Two more figures slunk out of the shadows to flank the first, their boots scuffing against the slick stone.

The one on the left had a crooked nose and a jagged scar slicing across his lip, giving him the look of a man who'd lost a fight with a meat grinder and held a grudge ever since.

The other had unblinking, fish-like eyes that seemed to bore straight through Zephyr, unyielding and cold as the smog-choked sky above.

"Guild tag? Mana stamp?" Scar-Lip demanded, tapping a tarnished brass emblem pinned to his chest, its surface etched with glowing runes that pulsed faintly. "No? Then you owe a mana tax. Standard rate for drifters."

Zephyr took a cautious step back, his sneakers slipping slightly on the damp cobblestones.

His gray eyes darted around, scanning for an escape route—nothing but hissing steam vents, shuttered stalls, and a locked iron door coated in verdigris.

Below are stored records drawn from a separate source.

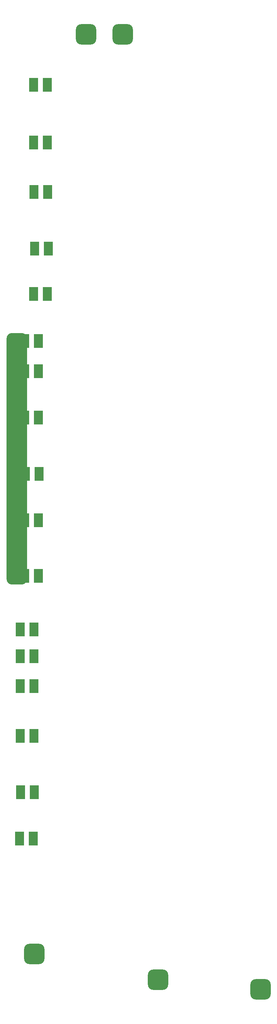
<source format=gtp>
G04 Layer: TopPasteMaskLayer*
G04 EasyEDA v6.5.39, 2023-12-18 16:16:31*
G04 0a3b229aafce46c6802f92c5d4cde22f,84f6a191e6f14c5fb88c895b5cbe8e50,10*
G04 Gerber Generator version 0.2*
G04 Scale: 100 percent, Rotated: No, Reflected: No *
G04 Dimensions in inches *
G04 leading zeros omitted , absolute positions ,3 integer and 6 decimal *
%FSLAX36Y36*%
%MOIN*%

%AMMACRO1*4,1,21,-0.0492,1.2205,0.0492,1.2205,0.068,1.2167,0.084,1.2061,0.0947,1.1901,0.0984,1.1713,0.0984,-1.1713,0.0947,-1.1901,0.084,-1.2061,0.068,-1.2167,0.0492,-1.2205,-0.0492,-1.2205,-0.068,-1.2167,-0.084,-1.2061,-0.0947,-1.1901,-0.0984,-1.1713,-0.0984,1.1713,-0.0947,1.1901,-0.084,1.2061,-0.068,1.2167,-0.0492,1.2205,-0.0492,1.2205,0*%
%AMMACRO2*4,1,21,-0.0492,0.0984,0.0492,0.0984,0.068,0.0947,0.084,0.084,0.0947,0.068,0.0984,0.0492,0.0984,-0.0492,0.0947,-0.068,0.084,-0.084,0.068,-0.0947,0.0492,-0.0984,-0.0492,-0.0984,-0.068,-0.0947,-0.084,-0.084,-0.0947,-0.068,-0.0984,-0.0492,-0.0984,0.0492,-0.0947,0.068,-0.084,0.084,-0.068,0.0947,-0.0492,0.0984,-0.0492,0.0984,0*%
%AMMACRO3*4,1,21,0.0492,-0.0984,-0.0492,-0.0984,-0.068,-0.0947,-0.084,-0.084,-0.0947,-0.068,-0.0984,-0.0492,-0.0984,0.0492,-0.0947,0.068,-0.084,0.084,-0.068,0.0947,-0.0492,0.0984,0.0492,0.0984,0.068,0.0947,0.084,0.084,0.0947,0.068,0.0984,0.0492,0.0984,-0.0492,0.0947,-0.068,0.084,-0.084,0.068,-0.0947,0.0492,-0.0984,0.0492,-0.0984,0*%
%ADD10MACRO1*%
%ADD11MACRO2*%
%ADD12MACRO3*%
%ADD13R,0.0906X0.1378*%

%LPD*%
D10*
G01*
X135004Y5320000D03*
D11*
G01*
X1165005Y9439995D03*
G01*
X2505005Y169994D03*
G01*
X1510005Y264995D03*
D12*
G01*
X305004Y514995D03*
D11*
G01*
X810004Y9439995D03*
D13*
G01*
X213069Y4185000D03*
G01*
X346930Y4185000D03*
G01*
X213069Y4725000D03*
G01*
X346930Y4725000D03*
G01*
X351930Y5175000D03*
G01*
X218069Y5175000D03*
G01*
X346930Y5720000D03*
G01*
X213069Y5720000D03*
G01*
X346930Y6170000D03*
G01*
X213069Y6170000D03*
G01*
X346930Y6465000D03*
G01*
X213069Y6465000D03*
G01*
X296930Y1635000D03*
G01*
X163069Y1635000D03*
G01*
X306930Y2085000D03*
G01*
X173069Y2085000D03*
G01*
X301930Y2630000D03*
G01*
X168069Y2630000D03*
G01*
X301930Y3115000D03*
G01*
X168069Y3115000D03*
G01*
X301930Y3405000D03*
G01*
X168069Y3405000D03*
G01*
X301930Y3665000D03*
G01*
X168069Y3665000D03*
G01*
X298069Y6920000D03*
G01*
X431930Y6920000D03*
G01*
X308069Y7360000D03*
G01*
X441930Y7360000D03*
G01*
X303069Y7910000D03*
G01*
X436930Y7910000D03*
G01*
X298069Y8390000D03*
G01*
X431930Y8390000D03*
G01*
X298069Y8950000D03*
G01*
X431930Y8950000D03*
M02*

</source>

Unless he fancied himself a parkour prodigy scaling piles of trash, he was boxed in.

"Listen," he said, raising his hands in a placating gesture, his voice steady despite the adrenaline spiking through his veins, "I think I took a wrong turn somewhere between sanity and this… whatever this is. I'm just passing through, okay?"

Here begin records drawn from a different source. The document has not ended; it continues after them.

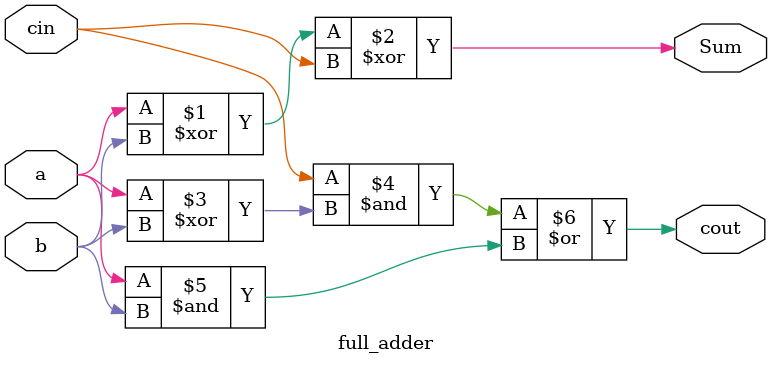
<source format=sv>
module full_adder (
    input logic a, b, cin,
    output logic Sum, cout
);
    assign Sum = (a ^ b) ^ cin;
    assign cout = (cin & (a ^ b)) | (a & b);
endmodule


//Basado de https://circuitfever.com/full-adder-verilog-code
</source>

The bald thug's lips curled into a smirk, revealing a gold-capped tooth that glinted under the lantern light. "Passing through Ironspire without a license? That's an offense, outsider. Big one."

Zephyr's gaze flicked over his shoulder again, his heart pounding like a bassline in a deathmatch.

The alley was a dead end, and the air was thick with the stench of oil and desperation.

"Look, I have no idea what's going on," he said, his words tumbling out faster now, laced with a raw edge of frustration.

"I just woke up in this weird-ass alley, my jacket's turned into a walking meme generator, and I'm pretty sure I'm hallucinating a snarky fairy who won't stop roasting me—"

"Rude," GlitchWitch interrupted, her tiny sprite form materializing beside his head with a pop of static.

She hovered lazily, her neon-purple hair flickering between vibrant spikes and pixelated noise.

"I'm a sprite, not a fairy, you budget esports has-been. Read the tooltips, champ."

"—so unless you guys take credit cards for dream taxes," Zephyr pressed on, ignoring her, "I'd really like to—"

The spiked club came down with a bone-rattling crunch, slamming into the cobblestone inches from his foot, sending a spray of grit and water into the air.

Zephyr's breath caught, his body freezing as the impact reverberated through the ground.

"Mana tax. Now," Baldy growled, his eyes narrowing to slits, the club still embedded in the stone like a grim promise.

Zephyr's pulse thundered in his ears, his gaze snapping to the glowing interface that flickered to life on his wrist, unbidden.

A prompt pulsed in bold, neon letters, its urgency practically screaming at him:

[Would you like to engage combat with CHAOS ECHO?]

[Y/N]

He hesitated, his fingers hovering over the holographic display as a cold sweat prickled down his spine.

"...Is this going to kill me?" he muttered, half to himself, half to the smirking sprite floating nearby.

"Statistically?" GlitchWitch's voice was syrupy sweet, her pixelated grin widening with malicious glee.

"Oh, almost certainly. But the epic fail potential? Off the charts—9000% and climbing. Go for it, SparkleBoy."

"Great," Zephyr muttered, his jaw tightening as he jabbed the [Y] option with more bravado than he felt.

If this was a game, he'd played worse odds.

If it wasn't… well, he was screwed either way.